Analogously, we can also determine the potential power generation time series of solar photovoltaics parks:

:::{note}
For simplicity, we assume the same deployment density and land eligibility criteria as for wind. Note that in reality, different eligibility criteria apply for solar and wind developments.
:::

For that, we have to specify the [type of panel](https://en.wikipedia.org/wiki/Solar_panel#Technology) (CSi refers to a crystalline silicon panel), the orientation (azimuth of 180° means southward orientation, slope refers to inclination angle from the ground).

In [None]:
pv = cutout.pv(
    panel="CSi",
    orientation={"slope": 30.0, "azimuth": 180.0},
    matrix=capacity_matrix,
    index=shape.index,
)

In [None]:
pv.plot();

## Exercises

### Exercise 1: Land Exclusion Sensitivities

Tweak some parameters of the land exclusion calculation for wind deployment and observe the changes in available area and resulting wind power potential. For instance:

1. Vary the [CORINE land classes](https://collections.sentinel-hub.com/corine-land-cover/readme.html),
2. Vary the buffer distance, for instance, to 0m or 2000m,
3. Add the [GEBCO topography data](https://www.gebco.net/) loaded at the beginning of the tutorial to the exclusion calculator and exclude areas above 1000m elevation.


### Exercise 2: Solar PV Orientation Sensitivities

The orientation of solar panels plays a decisive role in determining their potential power generation time series. Explore this aspect by performing the following sensitivity analysis on the solar PV setup for Portugal in January:

**Task 1:** Plot the total energy yield in January as a function of the slope of the panels oriented towards the South (0° means horizontal orientation, 90° means vertical orientation) in steps of 10°. What is the optimal tilt angle? Why might the value be higher than typically recommended for PV panels?

**Task 2:** Plot the power production profile for January 1 for the azimuth angles 0°, 90°, 180°, 270° of panels tilted at a 30° angle (i.e. varying north, east, south west orientations). What orientation does each angle represent? Describe the differences you observe.

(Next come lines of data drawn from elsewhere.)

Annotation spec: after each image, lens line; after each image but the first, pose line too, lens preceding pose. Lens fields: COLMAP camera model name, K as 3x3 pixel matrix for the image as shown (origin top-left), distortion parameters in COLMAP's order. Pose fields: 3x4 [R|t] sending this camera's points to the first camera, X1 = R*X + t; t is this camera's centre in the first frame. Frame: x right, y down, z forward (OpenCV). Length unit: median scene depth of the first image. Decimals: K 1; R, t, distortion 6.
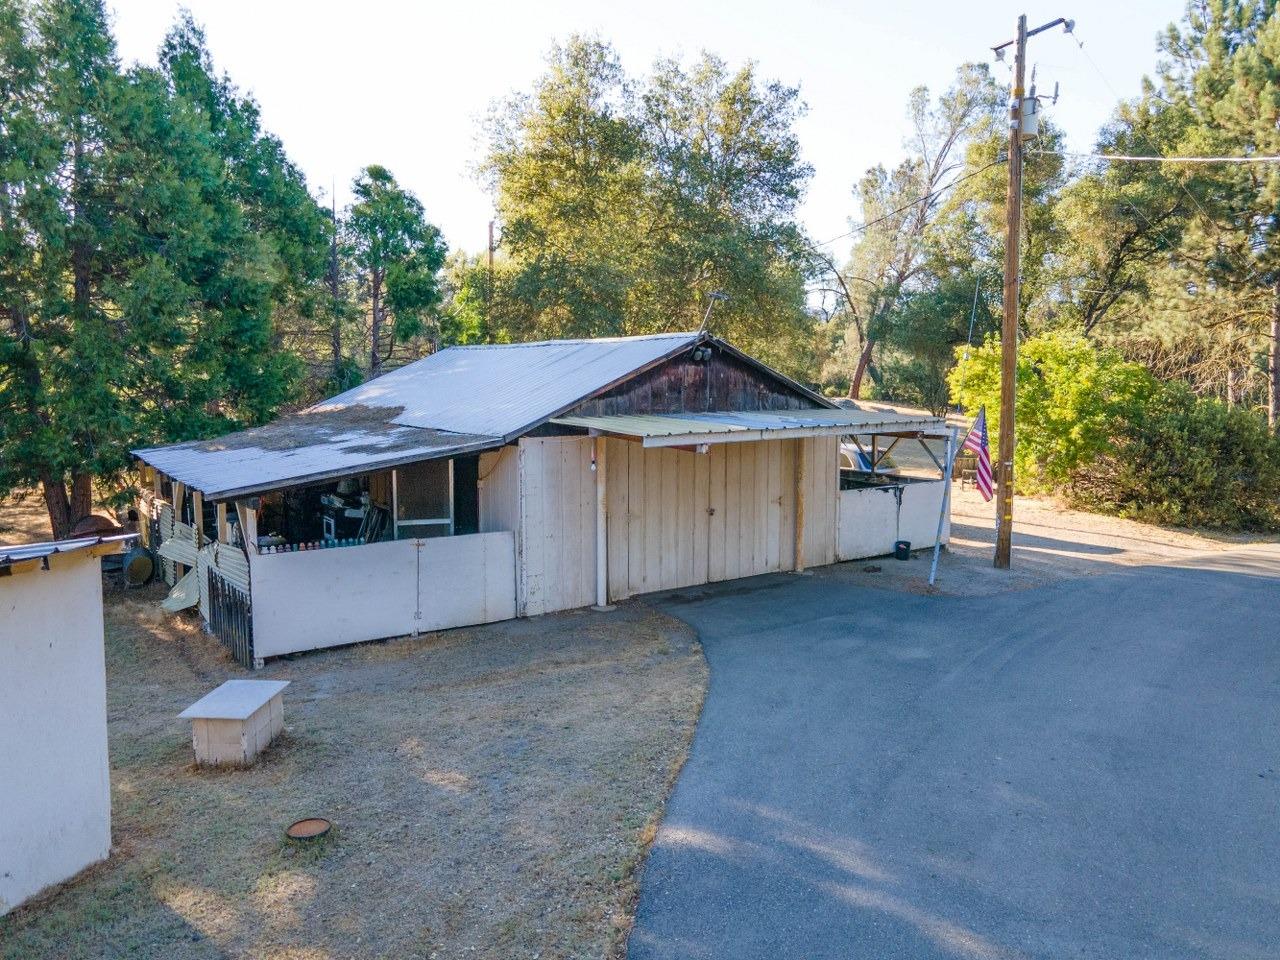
lens RADIAL K [[912.2, 0, 640.0], [0, 912.2, 480.0], [0, 0, 1]] dist [0.000192, 0.074532]
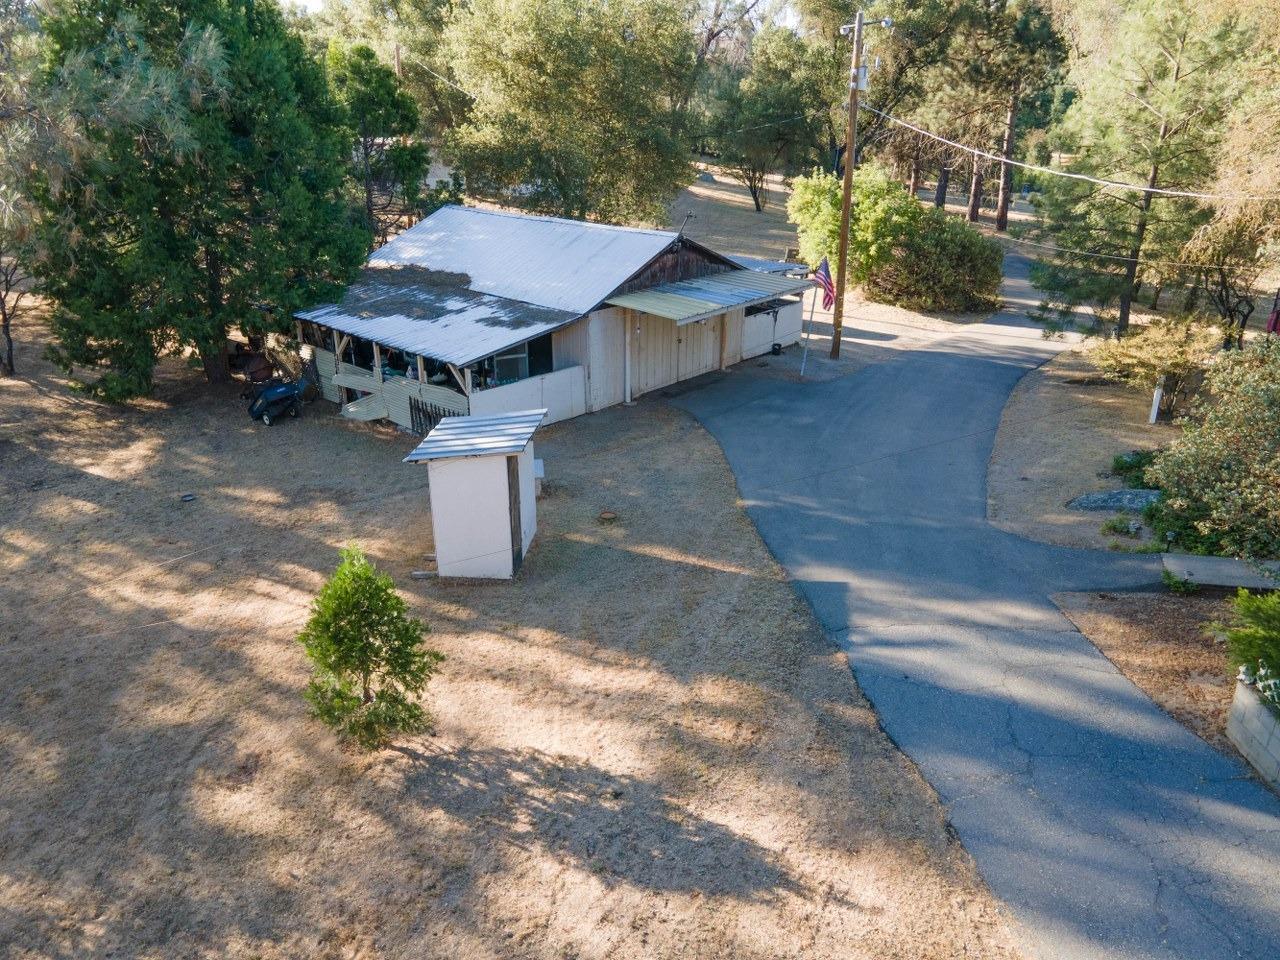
lens RADIAL K [[922.3, 0, 629.0], [0, 922.3, 481.1], [0, 0, 1]] dist [0.013750, 0.004280]
pose [[0.975165, -0.087309, 0.203546, -0.288135], [0.026521, 0.958441, 0.284055, -0.152924], [-0.219888, -0.271602, 0.936953, -0.485846]]
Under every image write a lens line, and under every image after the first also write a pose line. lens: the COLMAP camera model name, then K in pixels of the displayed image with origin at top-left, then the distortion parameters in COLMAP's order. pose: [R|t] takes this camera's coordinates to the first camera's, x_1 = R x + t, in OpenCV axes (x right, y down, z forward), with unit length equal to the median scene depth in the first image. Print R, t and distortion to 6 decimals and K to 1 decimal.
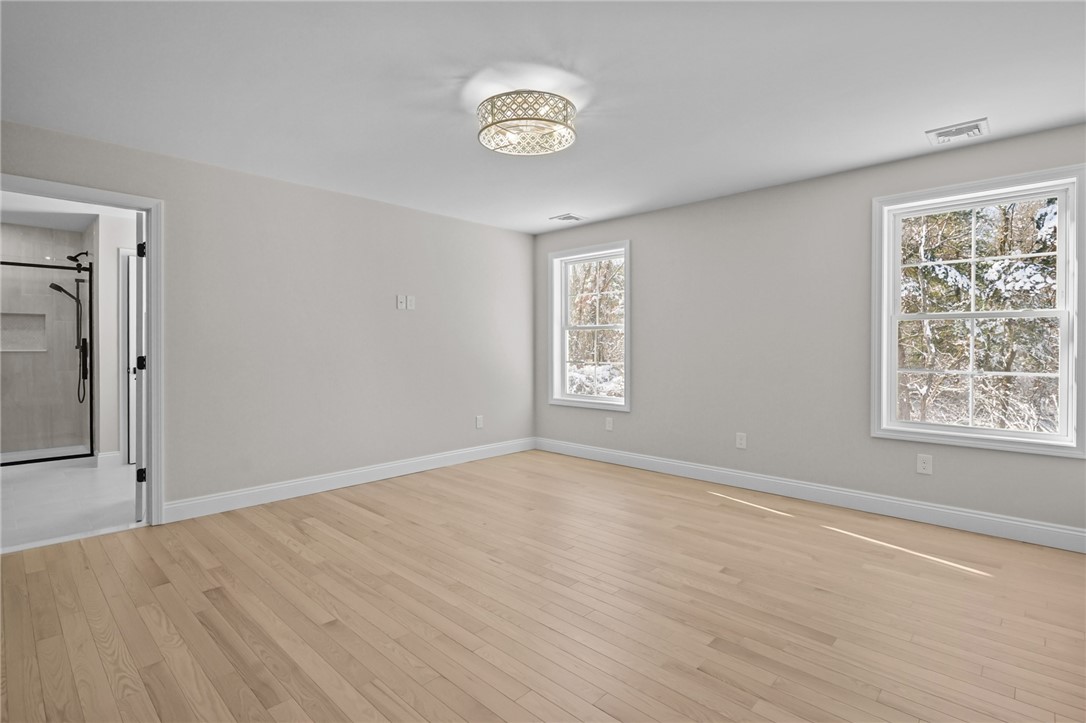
lens RADIAL K [[526.6, 0, 539.9], [0, 526.6, 344.1], [0, 0, 1]] dist [0.000212, -0.000657]
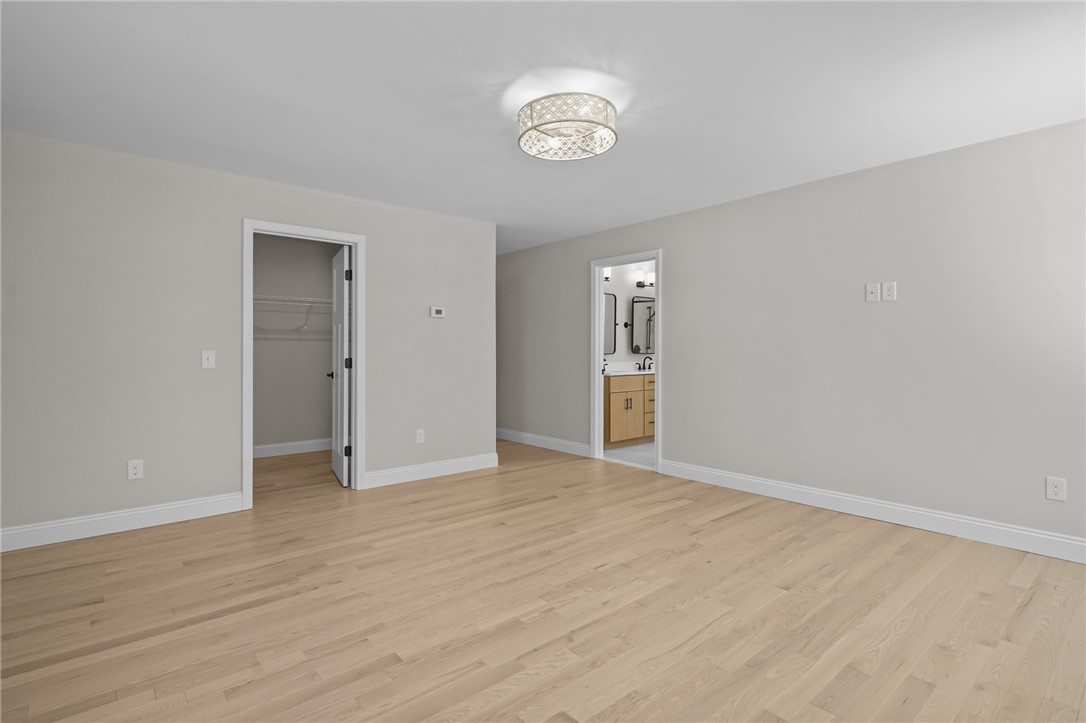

**Task 3:** The `cutout.pv()` function can also consider multiple options for tracking features of solar panels as listed below. Tracking in solar panel systems refers to the mechanism that allows panels to move and orient themselves towards the sun, maximizing their exposure to sunlight and thereby increasing their electricity output. The default settings in `atlite` assume no tracking. Explore and describe the power output profile for different tracking options for January 31. How much more expensive in percent can the equipment for tracking be to achieve the same cost per unit of electricity produced as a fixed panel (if it only operated in January)?

Available tracking options in `atlite` are:

- `tracking='horizontal'` for 1-axis horizontal tracking: This setting positions solar panels to rotate around a horizontal axis, allowing them to follow the sun's path from east to west.
- `tracking='vertical'` for 1-axis vertical tracking: In this mode, the solar panels rotate around a vertical axis, which can be advantageous in high latitudes for better sun capture throughout the day.
- `tracking='dual'` for 2-axis tracking: This advanced system allows panels to track the sun both horizontally and vertically, maximizing solar exposure and energy capture throughout the day and year.

For all calculations, disregard land eligibility criteria and assume a uniform distribution of solar panels across Portugal.